Ortadoğu'da savaş hızla yayılıyor...
İsrail, hava saldırısıyla bir yıldır aralıksız bombaladığı Gazze'den sonra, Kuzey'e yöneldi ve Hizbullah'la mücadele adına Lübnan'ı da bombalamaya başladı.
Tıpkı Gazze gibi hedef gözetmeksizin -daha doğrusu inançlarının da emriyle(!) bilinçli bir şekilde- gerçekleştirdiği saldırılarla Lübnan'da da sivil katliamlarına devam ediyor.
Hemen şunu belirteyim...
"Hizbullah perdesiyle" İsrail, Lübnan'a saldırıyor.
Daha önce de yazmaya çalıştım...
Siyonist İsrail, örgütler üzerinden işgali ve gerçekleştirdiği katliamları bir zemine oturtuyor.
Bir kesim bu gerçeği bir türlü görmek istemiyor, çünkü ideolojik entegrizm devleti yadsımalarına sebep oluyor.
Diğer bir kesim de mezhep perdeli yayılma stratejisi güden İran'ın çıkarları için gerçekleştirdiği operasyonların sonuçlarını görmezden gelerek, propagandaya devam ediyorlar.
"Yine mi İran?" diyeceksiniz, "İsrail bu kadar katliam yaparken, içe dönük yazı yazmanın ne alemi var?"
Kimse kolaycılığa kaçmasın.
Hele hele sloganların arkasına sığınmasın.

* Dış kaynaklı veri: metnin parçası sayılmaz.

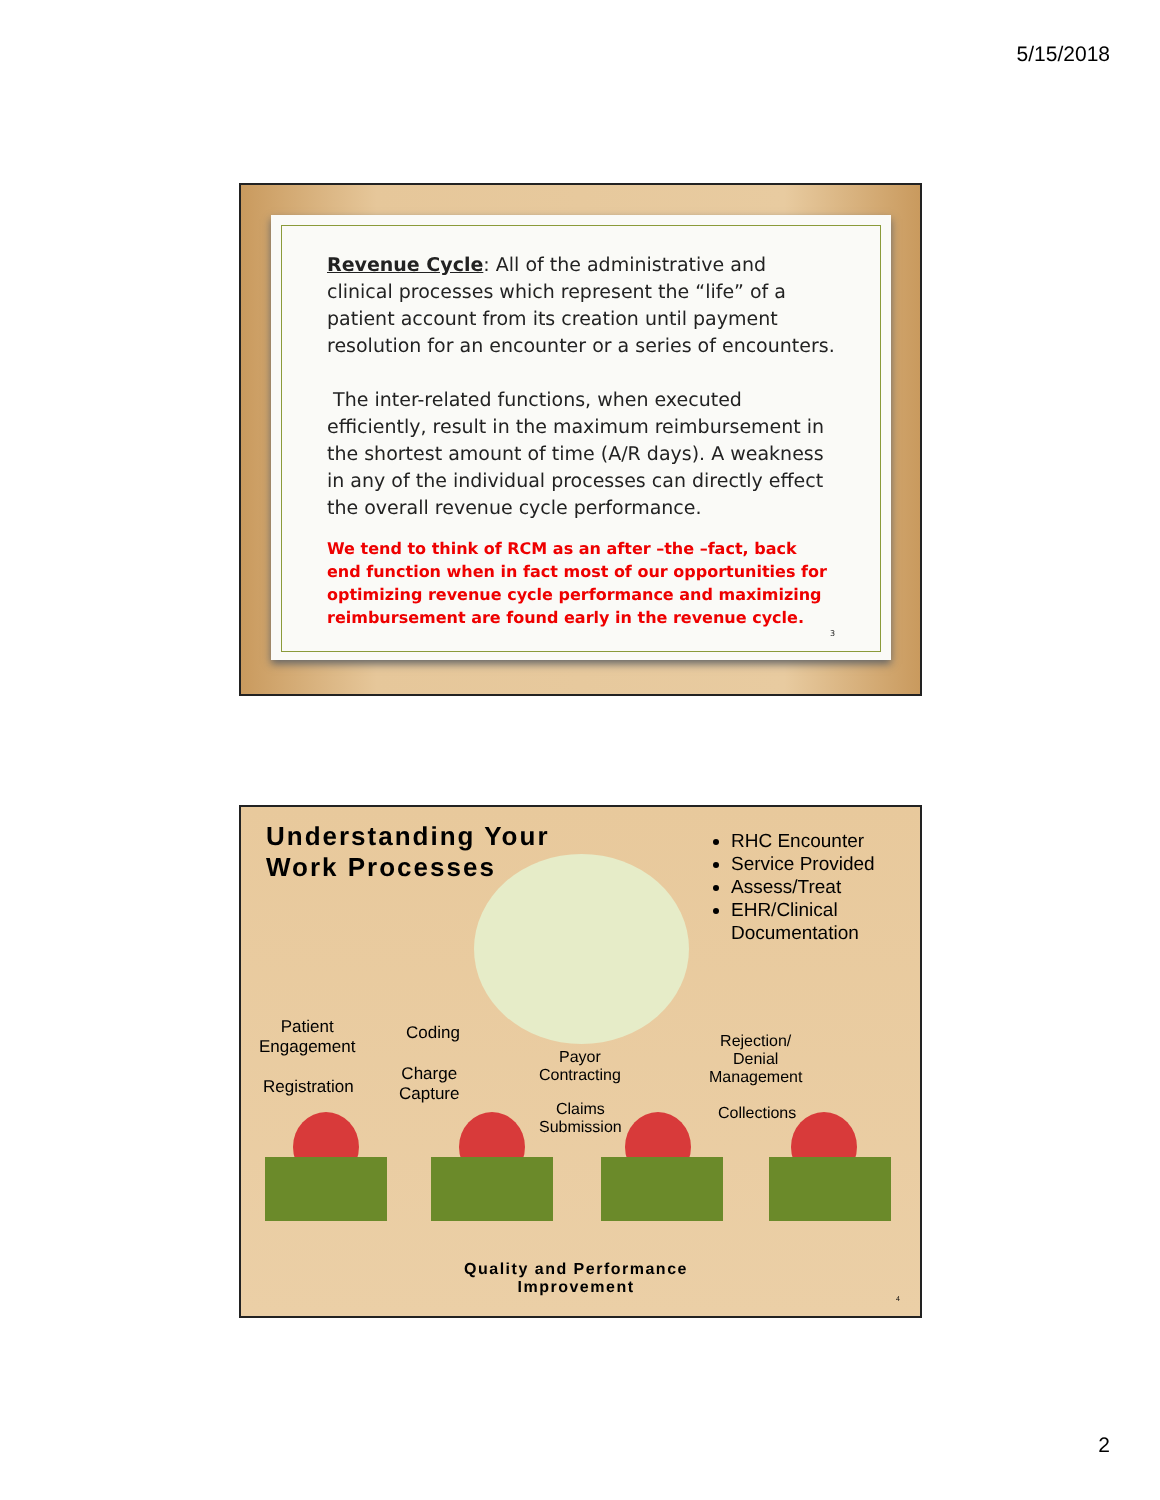5/15/2018
Revenue Cycle: All of the administrative and clinical processes which represent the “life” of a patient account from its creation until payment resolution for an encounter or a series of encounters.
The inter-related functions, when executed efficiently, result in the maximum reimbursement in the shortest amount of time (A/R days). A weakness in any of the individual processes can directly effect the overall revenue cycle performance.
We tend to think of RCM as an after –the –fact, back end function when in fact most of our opportunities for optimizing revenue cycle performance and maximizing reimbursement are found early in the revenue cycle.
3
Understanding Your
Work Processes
RHC Encounter
Service Provided
Assess/Treat
EHR/Clinical Documentation
Patient
Engagement
Registration
Coding
Charge
Capture
Payor
Contracting
Claims
Submission
Rejection/
Denial
Management
Collections
Quality and Performance Improvement
4
2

Muhasebeyi derinleştirmek zorundayız.
İsrail'in nasıl yol aldığını, gazeteleri, haber sitelerini tarasın, manzarayı net bir şekilde görecektir.
Derdimiz hakikatse, inanın her şey gözümüzün önünde gerçekleşiyor.
Bir kere şunu hemen belirteyim...
Benim durduğum yer Cumhurbaşkanı Erdoğan'ın BM kürsüsünden İsrail özelinde 'kendi değerlerini bile hiçe sayan' batıyı hedef aldığı konuşmayla aynı.
"Gazze'de sadece çocuklar ölmüyor; BM sistemi de ölüyor, hakikat ölüyor, Batı'nın savunduğunu iddia ettiği değerler ölüyor, insanlığın daha adil bir dünyada yaşama umutları birer birer ölüyor." sözleri, insanlığın yaşadığı açmazın net ifadesidir.
Erdoğan, uluslararası sistemin iflas ettiğini bir kere daha söyledi, Nazilere benzettiği Siyonist İsrail'in bu gerçekliğin bir tezahürü olduğunun da altını çizdi.
Konuşma, hukuk zemini üzerine yükselen devletin ağırlığını taşıyordu ve insanı merkeze alan bir düzen önerisi içeriyordu.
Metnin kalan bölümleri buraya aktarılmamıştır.